** ENTRIES SUPPLIED follows **

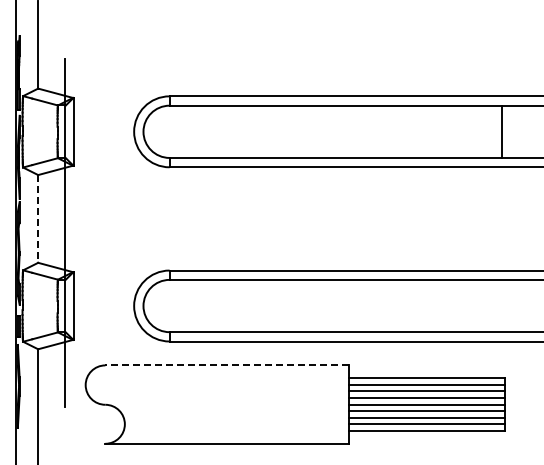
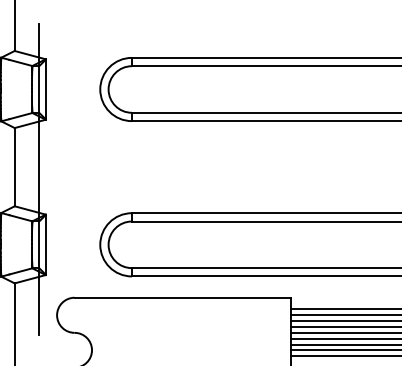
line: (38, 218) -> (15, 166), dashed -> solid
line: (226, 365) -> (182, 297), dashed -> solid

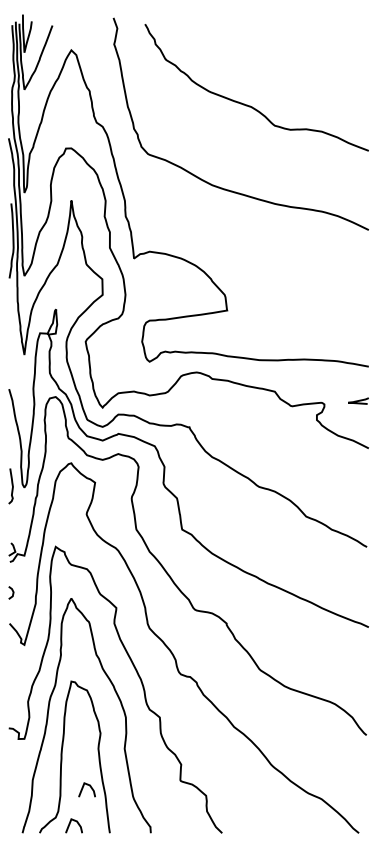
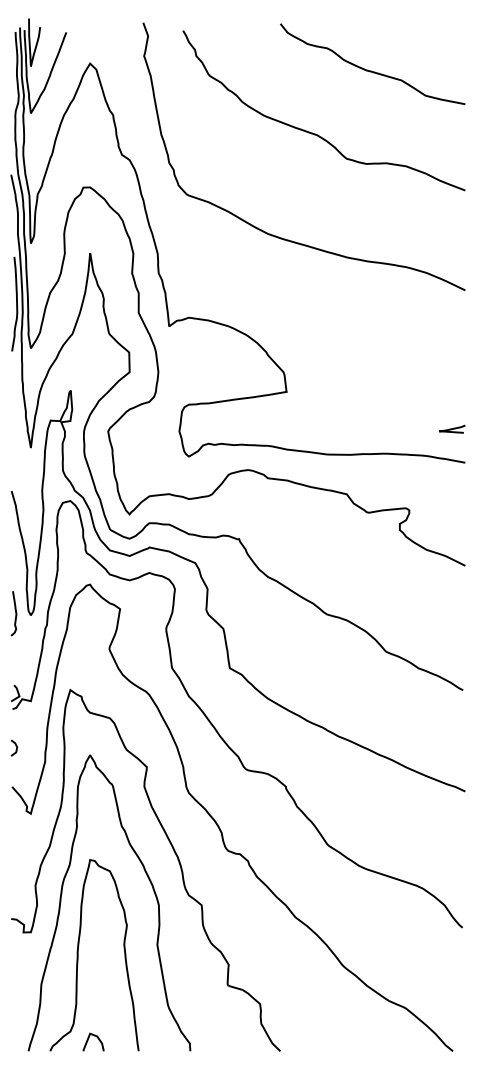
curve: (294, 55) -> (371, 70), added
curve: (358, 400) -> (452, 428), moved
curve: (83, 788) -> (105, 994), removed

** End of ENTRIES SUPPLIED **

• _PROBLEM DESCRIPTION_: Write every record out again exactly, omitting the pictures they hold.

• _ANSWER SECTION_:
line: (38, 218) -> (15, 166), dashed -> solid
line: (226, 365) -> (182, 297), dashed -> solid

curve: (294, 55) -> (371, 70), added
curve: (358, 400) -> (452, 428), moved
curve: (83, 788) -> (105, 994), removed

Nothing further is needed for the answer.